- Born: Vida Isabella Vickers 24 January 1903 Hamilton, New Zealand
- Died: 27 February 1999 (aged 96) Auckland, New Zealand
- Education: Elam School of Fine Arts
- Known for: painting
- Notable work: The Valley, Ponies at the fair, Road to Colville, Spanish Dancer
- Movement: Modernism

= Vida Steinert =

New Zealand painter

Vida Isabella Steinert (née Vickers; 24 January 1903 – 27 February 1999) was a New Zealand painter, born in Hamilton, New Zealand. Also known as Vida Isabella Vickers, Vida Isabella Steinert, or Vida Steinhart.

== Education ==
A graduate of the Elam School of Fine Arts, Auckland, Steinert was part of the Rutland Group of painters, alongside Jack Crippen and Ruth Coyle.
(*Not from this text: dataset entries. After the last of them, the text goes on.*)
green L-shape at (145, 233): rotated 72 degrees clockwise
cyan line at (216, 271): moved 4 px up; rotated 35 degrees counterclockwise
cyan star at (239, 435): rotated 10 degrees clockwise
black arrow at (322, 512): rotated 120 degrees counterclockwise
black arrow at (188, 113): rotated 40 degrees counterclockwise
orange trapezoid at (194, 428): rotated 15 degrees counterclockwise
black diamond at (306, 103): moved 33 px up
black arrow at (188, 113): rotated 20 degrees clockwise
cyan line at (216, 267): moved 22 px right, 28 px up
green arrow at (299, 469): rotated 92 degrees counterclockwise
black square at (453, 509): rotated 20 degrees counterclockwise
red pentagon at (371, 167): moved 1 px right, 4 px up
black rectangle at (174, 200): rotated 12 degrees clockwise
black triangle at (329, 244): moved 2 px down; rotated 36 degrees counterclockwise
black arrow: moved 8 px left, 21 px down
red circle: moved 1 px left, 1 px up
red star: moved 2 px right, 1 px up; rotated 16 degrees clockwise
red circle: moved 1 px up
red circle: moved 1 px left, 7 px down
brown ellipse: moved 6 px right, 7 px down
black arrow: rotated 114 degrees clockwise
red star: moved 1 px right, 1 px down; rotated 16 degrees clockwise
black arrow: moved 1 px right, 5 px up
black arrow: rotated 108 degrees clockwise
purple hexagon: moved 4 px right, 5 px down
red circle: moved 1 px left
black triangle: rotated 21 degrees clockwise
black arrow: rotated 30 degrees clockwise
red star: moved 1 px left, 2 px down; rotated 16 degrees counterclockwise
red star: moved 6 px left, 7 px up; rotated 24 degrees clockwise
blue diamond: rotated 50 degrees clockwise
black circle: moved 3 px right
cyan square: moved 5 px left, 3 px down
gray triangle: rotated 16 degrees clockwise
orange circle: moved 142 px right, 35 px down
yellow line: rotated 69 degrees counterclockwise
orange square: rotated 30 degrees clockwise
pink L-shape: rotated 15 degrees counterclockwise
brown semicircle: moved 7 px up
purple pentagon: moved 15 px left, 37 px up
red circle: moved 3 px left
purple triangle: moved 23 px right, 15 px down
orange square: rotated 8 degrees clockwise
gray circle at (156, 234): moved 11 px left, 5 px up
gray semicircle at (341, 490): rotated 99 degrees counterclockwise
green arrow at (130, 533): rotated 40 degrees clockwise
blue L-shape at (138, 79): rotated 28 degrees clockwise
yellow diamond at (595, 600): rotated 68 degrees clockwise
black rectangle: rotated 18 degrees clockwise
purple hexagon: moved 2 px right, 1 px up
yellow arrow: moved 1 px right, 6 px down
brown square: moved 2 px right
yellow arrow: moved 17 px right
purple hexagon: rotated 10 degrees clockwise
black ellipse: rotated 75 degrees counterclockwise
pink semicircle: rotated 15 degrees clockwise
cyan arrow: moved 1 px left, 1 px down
During her career she was based in Auckland, and associated with painters Charles Tole, Bessie Christie, Helen Brown, Joan Lillicrap, Joycelyn Harrison-Smith, and Alison Pickmer.

== Career ==
A modernist painter, her work often depicted life in New Zealand, specifically local people and landscapes. Steinert worked primarily in oils, watercolors, and pencils. Her works include: The Valley; Ponies at the fair; Road to Colville; and Spanish Dancer.

=== Exhibitions ===
In 1950, Steinert exhibited with The Group, an informal art association from Christchurch, New Zealand, that formed to provide a freer alternative to the Canterbury Society of Arts. Steinert also exhibited with the Rutland Group and the Auckland Society of Arts.